──────── Passage

In an abbreviated checklist, what the country musical capital has going for it: a slew of top-tier southern food restaurants, like the legendary Prince’s Hot Chicken (extra spicy fried fowl); the Country Music Hall of Fame Museum; the National Museum of African American Music; pour-happy whiskey distilleries; vibrant ‘hoods, including the hip, boho East Nashville, where I’m staying; and of course neon-bedazzled Broadway, where practically every bar — miles of them — is a honky-tonk or a venue hosting crunchy Americana in lieu of touristic cowboy hats.

The Strip slash Honky-Tonk Highway, as it’s alternately dubbed, is also where I will urgently avoid the famed flotillas of inebriated bachelorette bashes that turn the avenue into a twerking, tongue-flashing parade of sorority swillers. In pink cowboy boots, to boot. They should rename it Hell’s Highway.

Nashville’s blinding Broadway

Now, to France. Despite the grungy reputation of Marseille — France’s second largest city, animated by African and Italian immigrants, graffiti, a picturesque port and world-class cuisine — the character-rich, seaside region has found its footing in recent years as a must-do destination.

────────────────

* **Written exercise a**
Pull out every line in the listing below that contains the word "Background", matching uppercase and lowercase exactly.

──────── Task material

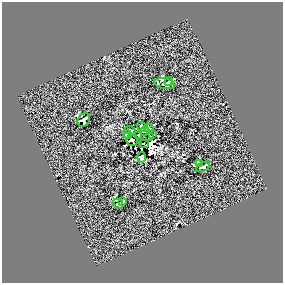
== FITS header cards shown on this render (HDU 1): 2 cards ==
NAXIS1  =                  281 /
NAXIS2  =                  281 /

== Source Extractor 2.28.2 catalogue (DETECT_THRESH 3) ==
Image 281 x 281 px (HDU 1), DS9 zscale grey, 1 PNG px = 1 image px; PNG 285 x 285 px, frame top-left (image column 1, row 281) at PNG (2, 2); each listed source drawn as its Kron ellipse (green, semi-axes under 4 px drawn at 4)
Background 0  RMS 16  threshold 48.7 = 3 sigma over >= 5 px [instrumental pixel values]
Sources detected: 20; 2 with non-positive FLUX_AUTO (blend fragments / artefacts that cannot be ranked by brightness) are neither listed nor drawn; the other 18 listed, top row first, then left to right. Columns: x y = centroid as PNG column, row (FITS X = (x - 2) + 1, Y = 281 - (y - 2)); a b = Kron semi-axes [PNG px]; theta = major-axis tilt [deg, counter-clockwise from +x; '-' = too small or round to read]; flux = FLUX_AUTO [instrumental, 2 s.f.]
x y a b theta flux
169 82 4 2 - 1100
165 84 11 5 -12 2800
84 120 7 6 - 2400
142 127 6 4 -33 1800
149 128 5 3 - 1800
130 130 5 2 - 1200
144 132 3 2 - 490
128 135 4 3 - 1300
139 135 3 3 - 2400
153 135 3 2 - 990
149 137 4 3 - 1700
132 140 6 5 - 3900
144 144 5 2 - 2000
142 157 5 4 - 990
200 163 4 3 - 1600
203 167 7 3 27 2500
122 202 4 2 - 1300
118 204 5 3 - 1500
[2 non-positive-flux detections neither listed nor drawn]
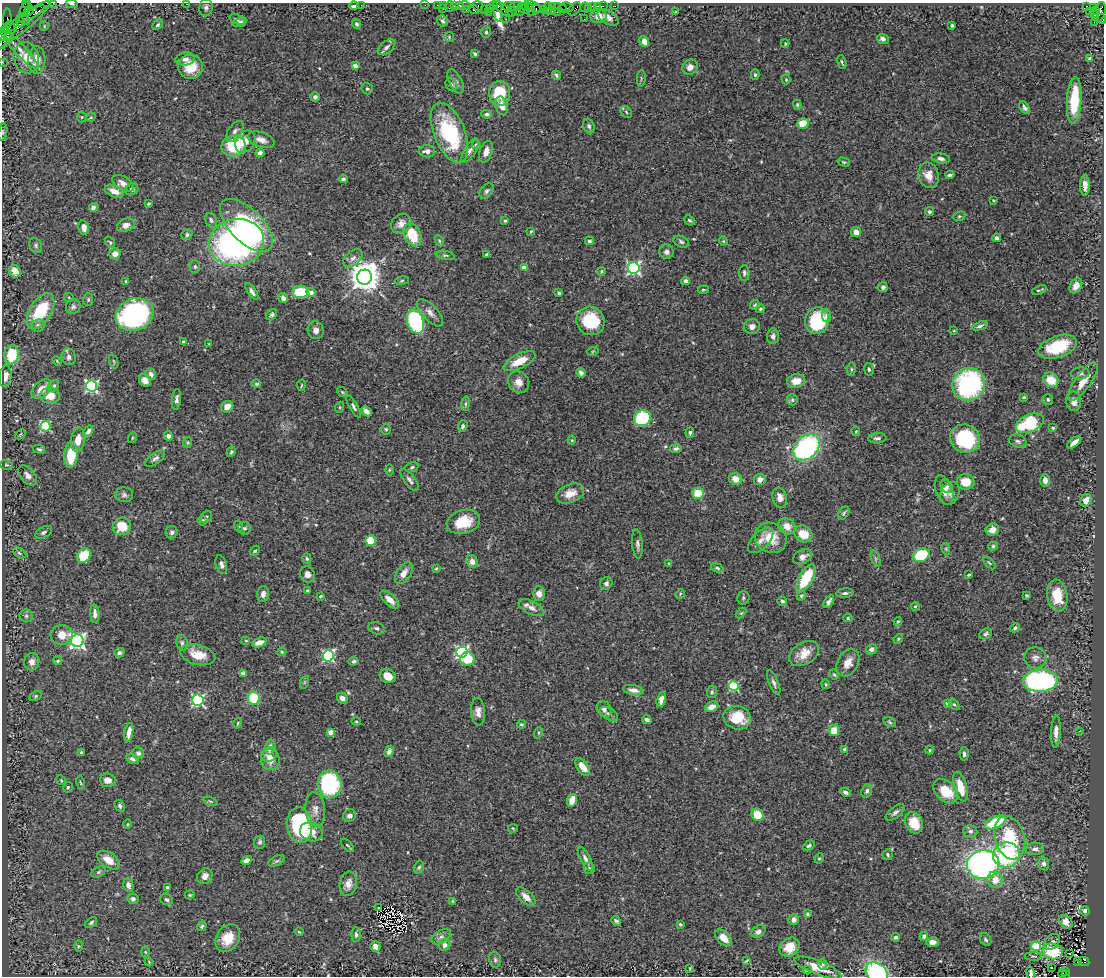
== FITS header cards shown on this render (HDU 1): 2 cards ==
NAXIS1  =                 1102
NAXIS2  =                  974

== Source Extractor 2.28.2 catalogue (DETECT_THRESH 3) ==
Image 1102 x 974 px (HDU 1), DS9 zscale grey, 1 PNG px = 1 image px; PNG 1106 x 978 px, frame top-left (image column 1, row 974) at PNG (2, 3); each listed source drawn as its Kron ellipse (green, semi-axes under 4 px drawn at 4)
Background 1.04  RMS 0.024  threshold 0.0722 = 3 sigma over >= 5 px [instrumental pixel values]
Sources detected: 522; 1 with non-positive FLUX_AUTO (blend fragments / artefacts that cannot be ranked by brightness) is neither listed nor drawn; of the other 521, the 500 brightest by FLUX_AUTO listed and drawn (21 fainter detections omitted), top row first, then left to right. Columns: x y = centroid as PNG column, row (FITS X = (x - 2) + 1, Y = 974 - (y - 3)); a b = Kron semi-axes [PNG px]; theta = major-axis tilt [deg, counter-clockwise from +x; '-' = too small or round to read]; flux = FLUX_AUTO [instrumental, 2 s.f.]
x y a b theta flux
53 3 2 2 - 16
25 4 2 2 - 110
72 4 6 3 -13 2.6
186 4 3 2 - 1.5
361 5 2 2 - 4.8
425 5 2 2 - 22
437 5 2 2 - 36
444 5 3 2 - 40
454 5 3 2 - 77
459 5 3 3 - 100
354 6 4 3 - 3.7
464 6 6 3 0 99
478 6 5 4 - 91
493 6 4 3 - 59
526 6 4 2 - 46
534 6 10 3 -29 120
552 6 4 2 - 82
557 6 3 2 - 60
592 6 3 3 - 88
598 6 3 2 - 27
603 6 2 2 - 30
615 6 2 2 - 10
206 7 9 6 79 5.1
450 7 5 3 - 170
509 7 6 5 - 190
515 7 7 4 22 240
567 7 6 4 -11 190
584 7 5 2 - 29
1086 7 4 3 - 140
548 8 6 2 90 98
588 8 2 2 - 15
1093 8 4 3 - 370
25 9 8 3 60 270
443 9 2 2 - 10
490 9 4 2 - 67
497 9 12 4 -83 230
503 9 12 3 -36 370
524 9 6 4 -34 150
530 9 7 3 -68 170
536 9 4 3 - 90
543 9 2 2 - 44
562 9 5 2 - 150
575 9 7 5 47 520
466 10 3 2 - 53
474 10 4 3 - 200
484 10 4 2 - 62
1096 10 3 3 - 230
29 11 6 3 48 680
520 11 5 3 - 310
551 11 3 2 - 36
1089 11 3 2 - 15
488 12 2 2 - 42
512 12 4 2 - 35
557 12 2 2 - 33
676 12 3 3 - 1.5
1100 12 10 6 72 870
31 14 15 4 29 990
1095 15 3 2 - 62
598 16 8 6 -4 14
608 17 11 6 -32 8.9
7 19 10 4 89 180
23 19 7 3 -40 140
237 19 8 4 -21 3.5
506 19 3 2 - 6.8
584 19 2 2 - 1.7
1102 19 5 3 - 130
442 21 6 5 - 3.7
21 22 4 3 - 79
240 22 7 4 19 3.9
1094 22 2 2 - 24
356 24 4 4 - 3
158 25 6 4 44 2.9
952 25 3 3 - 2.8
10 26 5 4 - 1200
44 26 5 4 - 1.9
17 27 40 8 38 520
12 29 4 3 - 750
486 32 6 5 - 2.8
7 34 8 4 -48 940
3 36 5 2 - 100
449 37 5 5 - 1.9
883 39 6 5 - 5.9
5 40 10 3 55 170
644 41 5 4 - 12
785 44 4 4 - 1.6
387 47 10 6 39 5.7
20 50 26 5 -47 13
475 54 4 3 - 2.4
26 58 16 12 -76 21
185 59 10 6 7 6.3
1090 59 4 4 - 5.1
37 60 14 8 87 18
2 62 2 2 - 18
842 62 7 3 -74 2.7
355 65 4 4 - 7.4
190 67 12 12 - 36
690 67 8 7 - 9.3
556 75 5 4 - 3.3
755 75 5 4 - 2.6
641 78 8 3 85 2.3
786 80 5 4 - 2.1
456 81 13 6 -63 6.3
451 85 7 5 -58 4.9
367 89 5 5 - 3
500 93 12 10 88 57
315 97 4 4 - 4.3
1074 101 23 7 87 80
797 105 5 3 - 1.9
502 106 9 6 -75 15
1025 108 7 4 -54 4.6
626 112 6 5 - 2.7
487 114 5 4 - 3.6
82 117 5 5 - 1.9
91 117 5 3 - 1.5
803 123 6 5 - 28
589 126 7 5 -63 3.8
235 131 12 6 54 6.8
3 132 8 2 80 1.5
449 133 32 15 -68 140
261 140 14 7 -18 10
245 142 12 9 56 17
476 145 4 4 - 2.4
233 146 12 10 11 75
470 150 13 5 58 6.6
427 151 8 6 -1 7
486 152 11 6 70 11
260 153 4 4 - 8.6
941 158 9 5 -9 6.5
844 162 6 4 -16 2.4
928 175 13 10 -75 17
950 175 4 3 - 3.8
343 179 4 3 - 3.1
123 183 12 6 -30 11
1085 186 10 4 89 9.5
132 189 7 5 32 5
114 191 10 5 -23 14
487 191 8 5 50 4.1
993 200 3 3 - 1.4
148 204 4 3 - 2
93 207 4 4 - 5.5
929 212 4 4 - 3
959 216 6 4 20 2.5
211 220 7 5 -71 4.4
689 220 6 4 -41 3.2
505 221 3 3 - 2
401 224 11 9 44 10
126 225 9 6 21 11
246 225 33 16 -45 230
84 227 7 5 -81 8.7
531 231 4 3 - 1.9
856 232 5 5 - 12
187 235 6 5 - 3.6
412 235 12 8 -65 50
997 238 4 3 - 4.2
439 241 6 4 -61 2.3
589 241 4 4 - 3.5
723 241 4 4 - 1.8
110 242 6 4 -52 2.2
237 242 27 23 9 490
681 242 8 5 -26 3.8
36 246 8 6 -62 3.5
666 252 7 7 - 6.3
115 254 6 5 - 12
445 255 9 4 -10 3.6
487 255 4 3 - 5.2
353 258 11 7 42 7.8
195 266 6 5 - 3.1
524 267 4 3 - 8.6
634 268 6 6 - 320
15 271 6 5 - 21
601 271 4 4 - 2.2
744 273 8 5 89 3.7
365 277 7 7 - 2900
126 281 4 3 - 1.7
402 281 7 3 9 2.4
686 281 4 4 - 5.7
1076 286 8 5 61 11
883 287 5 4 - 4.6
703 290 6 3 5 2
1039 290 7 2 21 2
252 291 9 4 -55 5.6
300 292 8 6 3 54
311 292 5 4 - 7.6
559 293 4 3 - 2.8
69 298 5 3 - 1.4
283 298 5 4 - 6.8
88 300 6 5 - 2.7
755 305 5 4 - 1.8
73 307 8 7 - 4.5
760 309 4 4 - 2.1
41 311 20 10 59 75
430 313 17 7 -47 11
135 315 19 16 22 360
272 315 6 5 - 3.4
827 316 6 4 -83 4
591 321 15 13 -46 66
817 321 14 12 74 99
415 322 12 8 -71 160
38 326 6 6 - 4.1
980 326 8 3 19 3.7
752 327 8 7 - 7.3
316 330 9 8 - 9
954 331 4 3 - 1.6
773 336 7 6 - 6.2
183 342 3 3 - 2.3
209 344 4 4 - 1.4
1058 347 20 11 19 77
593 351 6 3 19 1.8
12 355 9 7 85 51
69 357 8 7 - 6.4
57 361 5 3 - 1.6
114 361 7 2 -69 1.5
519 361 17 7 26 28
851 369 7 3 82 2.4
869 369 6 4 -79 3.2
581 373 5 4 - 4.2
1080 373 9 6 6 5
151 374 6 5 - 6.5
5 376 11 6 82 11
145 380 6 5 - 13
1051 380 8 7 - 27
796 381 9 6 7 22
519 382 11 10 - 15
1083 382 22 8 55 21
257 384 4 4 - 2.5
969 384 17 15 40 250
301 385 6 3 80 1.5
54 386 6 4 50 3.1
92 386 6 5 - 290
42 389 12 7 41 14
342 392 6 4 -36 2
50 396 10 8 -4 19
1024 397 4 3 - 1.7
176 399 10 4 83 5.8
1048 399 5 5 - 2.9
792 400 5 5 - 2.6
1074 401 10 7 -83 11
466 404 7 4 82 3.1
227 407 6 5 - 17
340 407 5 3 - 1.8
354 407 12 4 -60 4.2
366 411 6 4 -44 11
642 418 8 7 - 120
1030 423 14 8 23 100
45 426 5 5 - 130
463 426 6 4 68 4.3
1053 428 3 3 - 2.2
386 429 5 4 - 2.1
88 431 6 4 56 6.6
856 431 5 4 - 1.8
690 433 5 4 - 4
20 434 6 3 46 1.7
168 436 4 4 - 6.7
132 438 5 3 - 1.5
877 438 9 5 4 5.2
965 438 15 14 - 110
78 440 12 7 82 19
572 440 4 4 - 1.7
1018 441 9 6 -20 4.6
1074 442 8 4 39 8.8
188 443 5 4 - 1.8
806 447 15 11 43 260
39 449 6 3 -15 2.6
676 449 6 4 8 3.4
231 452 5 4 - 2.5
71 455 12 6 86 49
155 458 11 5 36 5.4
6 465 6 4 -17 2.2
412 467 7 5 21 3
389 470 6 4 89 2
28 475 12 7 -50 9.4
736 479 7 6 - 15
760 479 6 5 - 9.7
410 480 13 5 -53 6.6
1045 480 6 5 - 9.8
966 482 9 8 - 24
946 486 7 5 -53 4.5
944 490 15 8 -71 13
570 493 14 9 23 19
698 493 6 5 - 27
950 494 12 9 63 8.1
124 495 9 7 -2 5.1
780 498 10 7 -76 11
1086 500 7 5 59 16
844 513 7 5 56 3
206 517 7 5 46 3.5
203 521 5 5 - 3.1
463 522 17 11 16 40
122 526 9 8 - 35
238 526 5 3 - 1.5
787 526 9 7 -30 17
245 528 6 6 - 3.7
992 530 6 6 - 12
44 532 9 5 28 5.1
172 532 6 6 - 4.2
803 534 9 8 - 29
771 538 16 14 -35 40
761 540 16 8 45 12
371 541 5 5 - 42
637 544 14 5 -85 6.1
993 546 5 4 - 2.9
946 549 6 3 -72 2
255 551 5 3 - 2.1
19 553 7 5 -29 3.3
921 555 8 7 - 93
84 556 8 6 53 51
803 557 10 6 28 10
307 559 5 4 - 2.3
875 559 8 4 -71 2.9
472 561 7 5 -69 9.6
989 563 8 3 -45 2.3
669 564 4 4 - 1.9
221 565 9 5 -73 6.6
436 568 4 3 - 1.7
717 568 6 4 -18 2.6
404 573 12 7 57 14
308 574 8 7 - 7.9
969 575 3 3 - 2.1
806 578 16 6 61 74
606 583 6 6 - 4.9
307 591 3 3 - 1.9
845 593 8 4 4 4.1
263 594 8 6 87 7
539 594 7 6 - 9.9
680 594 5 4 - 1.8
1026 595 3 3 - 3.6
320 596 4 3 - 1.9
801 596 5 4 - 2.6
1057 596 16 10 -81 38
743 598 7 6 - 3.1
390 600 11 5 -43 14
782 601 5 4 - 3.6
829 601 7 4 56 5.1
915 606 4 3 - 2.1
531 608 14 6 -26 9.6
741 613 6 4 44 2
95 614 9 4 -87 7.2
26 616 6 6 - 4
848 618 4 4 - 2.2
898 621 4 4 - 1.6
376 628 8 6 -20 4
1015 628 5 4 - 3.5
986 634 7 5 27 3.9
62 635 11 10 - 21
898 639 5 4 - 1.8
77 641 6 6 - 510
246 641 3 3 - 1.6
259 642 8 4 18 15
182 643 8 5 -81 4
871 649 6 5 - 5.9
282 652 4 4 - 2
462 652 6 5 - 290
119 653 5 4 - 5.8
804 654 16 11 32 24
198 655 18 10 -14 28
328 656 6 5 - 230
1035 658 11 10 - 9
467 659 7 7 - 38
58 661 5 3 - 2.3
354 661 5 4 - 3.3
32 662 8 7 - 11
848 663 15 10 61 18
243 673 4 4 - 10
834 675 5 3 - 2
388 676 8 6 -26 15
1040 681 17 11 4 340
305 682 6 4 70 2.1
774 683 13 4 -68 5.6
826 684 5 3 - 1.7
734 686 5 5 - 130
633 690 10 5 -11 11
712 692 6 5 - 2.9
36 696 7 4 28 2.7
254 698 7 6 - 67
342 698 6 5 - 8
198 700 6 5 - 260
661 700 8 4 74 9.1
947 703 4 4 - 3.9
954 704 6 4 -51 2.4
712 707 7 5 24 10
604 709 9 7 -60 6
478 712 14 7 -85 10
609 714 10 5 -28 5.6
737 718 14 11 -16 50
647 720 5 3 - 4.7
356 721 4 4 - 1.8
890 722 7 4 -29 2.5
238 723 5 3 - 1.8
521 724 4 3 - 2.1
834 731 5 5 - 28
1079 731 3 2 - 5
129 732 9 4 81 13
331 732 4 4 - 21
1056 732 16 4 87 11
538 733 6 3 72 2.1
270 747 7 5 75 9.4
845 749 4 3 - 4.5
930 750 4 4 - 1.8
389 751 6 4 62 6.4
81 753 4 3 - 4.6
138 753 6 5 - 3.8
269 754 8 7 - 9.1
964 754 6 4 -88 4.1
133 759 7 4 -27 4.5
270 759 11 9 -83 15
583 767 10 5 -53 19
61 780 5 4 - 1.7
108 780 8 6 -6 13
80 783 7 3 -80 1.9
330 784 14 12 -83 210
68 787 5 4 - 2.1
960 787 15 6 -74 34
867 791 7 5 71 4
946 791 14 10 -43 43
846 792 5 3 - 5.4
572 800 6 4 68 21
210 801 7 3 -19 2.3
120 806 6 4 -63 3.2
315 809 17 9 -84 14
895 812 11 5 38 6
757 815 6 6 - 34
350 816 7 6 - 7.2
995 822 11 6 24 73
914 823 11 8 -65 35
128 824 4 3 - 1.4
299 825 18 12 -82 160
513 828 5 3 - 1.4
970 831 7 6 - 5.3
311 832 11 9 -17 16
1010 838 22 14 -73 82
260 842 6 5 - 3.9
348 845 8 2 -43 2.1
809 846 6 4 29 4
1035 849 9 6 3 7.7
888 855 5 5 - 2.4
1006 855 13 12 - 140
819 858 5 4 - 2.1
585 859 13 5 -62 6.7
108 860 13 7 -33 19
246 860 5 4 - 10
276 861 9 4 27 3.6
983 864 16 14 11 570
1044 864 6 5 - 5.3
419 867 6 4 71 2.7
589 868 6 5 - 3.4
98 872 7 5 27 2.7
205 876 8 7 - 8.7
995 880 8 7 - 21
348 884 12 8 81 13
128 885 7 5 -78 9.1
167 887 4 3 - 5.1
190 895 5 4 - 1.9
526 897 12 6 -43 14
133 899 5 5 - 4.8
166 899 7 5 -28 4.5
453 901 4 3 - 1.7
378 908 3 2 - 3.2
1085 911 5 4 - 4.8
807 914 3 3 - 2
794 919 6 5 - 6
616 921 5 3 - 3.1
1066 922 7 5 -44 12
91 923 7 4 39 3.2
680 924 3 3 - 2.4
202 926 5 4 - 3
758 931 7 5 34 7.4
299 932 4 3 - 1.6
356 935 7 5 90 3.8
924 936 4 4 - 5.3
441 937 11 6 30 6.7
896 937 4 4 - 3.4
228 938 15 11 58 33
723 938 10 6 -43 15
986 939 7 5 -56 4
932 942 6 5 - 7.8
1052 942 9 6 46 5.5
444 945 6 5 - 8.5
79 946 6 4 89 2.4
375 946 5 5 - 8.8
1036 946 5 4 - 79
789 947 10 8 36 26
1053 951 10 8 -11 56
145 952 5 3 - 1.9
1070 954 3 2 - 6
1034 956 8 3 0 2
495 960 8 5 -75 3.7
746 961 4 2 - 1.6
149 962 4 3 - 1.7
1078 962 3 2 - 65
1084 962 6 4 -24 570
823 964 5 4 - 2.7
690 968 4 2 - 1.6
818 968 25 7 -21 28
1051 968 2 2 - 2.7
807 970 4 2 - 2.4
1066 971 3 2 - 130
877 973 12 9 -43 170
1031 973 7 3 -76 3.1
1062 974 4 3 - 80
1065 975 3 3 - 110
At the frame edge (FLAGS 8, measured only in part): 11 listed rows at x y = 53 3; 25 4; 72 4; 186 4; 31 14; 1102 19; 3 36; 2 62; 3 132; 877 973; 1031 973
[21 fainter detections neither listed nor drawn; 1 non-positive-flux detection neither listed nor drawn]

────────────────

* **Written exercise b**
Pick up the Nashville and Marseille travel piece above where it stops, and keep writing.

* **Written response a**
Background 0  RMS 16  threshold 48.7 = 3 sigma over >= 5 px [instrumental pixel values]
Background 1.04  RMS 0.024  threshold 0.0722 = 3 sigma over >= 5 px [instrumental pixel values]

* **Written response b**
It’s “the underrated city in the South of France that should be on your bucket list,” toots Condé Nast Traveller, calling it an “untamed labyrinth, the dusty-rouge Mediterranean Port City” that delivers everything from grand cathedrals to transcendent bouillabaisse, Marseille’s iconic seafood stew.  

And it’s affordable. For instance, my hotel, the whimsical Mama Shelter Marseille, is less than $100 a night, and it’s no dump. It has personality, pizzaz and a penchant for partying. (Grandpop here is bringing earplugs just in case.)

From Marseille I’ll catch under-an-hour train rides to Aix and Arles. These quaint, leafy, cobblestoned villages in Provence are where Roman ruins — ogle the gaping 2,000-year-old Arles Amphitheater, home to bullfights today — dot the stomping grounds of great painter Cézanne and great paint-eater Van Gogh. Both towns exude Old World charisma, naked charm and uninterrupted beauty. I’ll spend a day in each, then rail back to the grit, graffiti and gormandizing of Marseille.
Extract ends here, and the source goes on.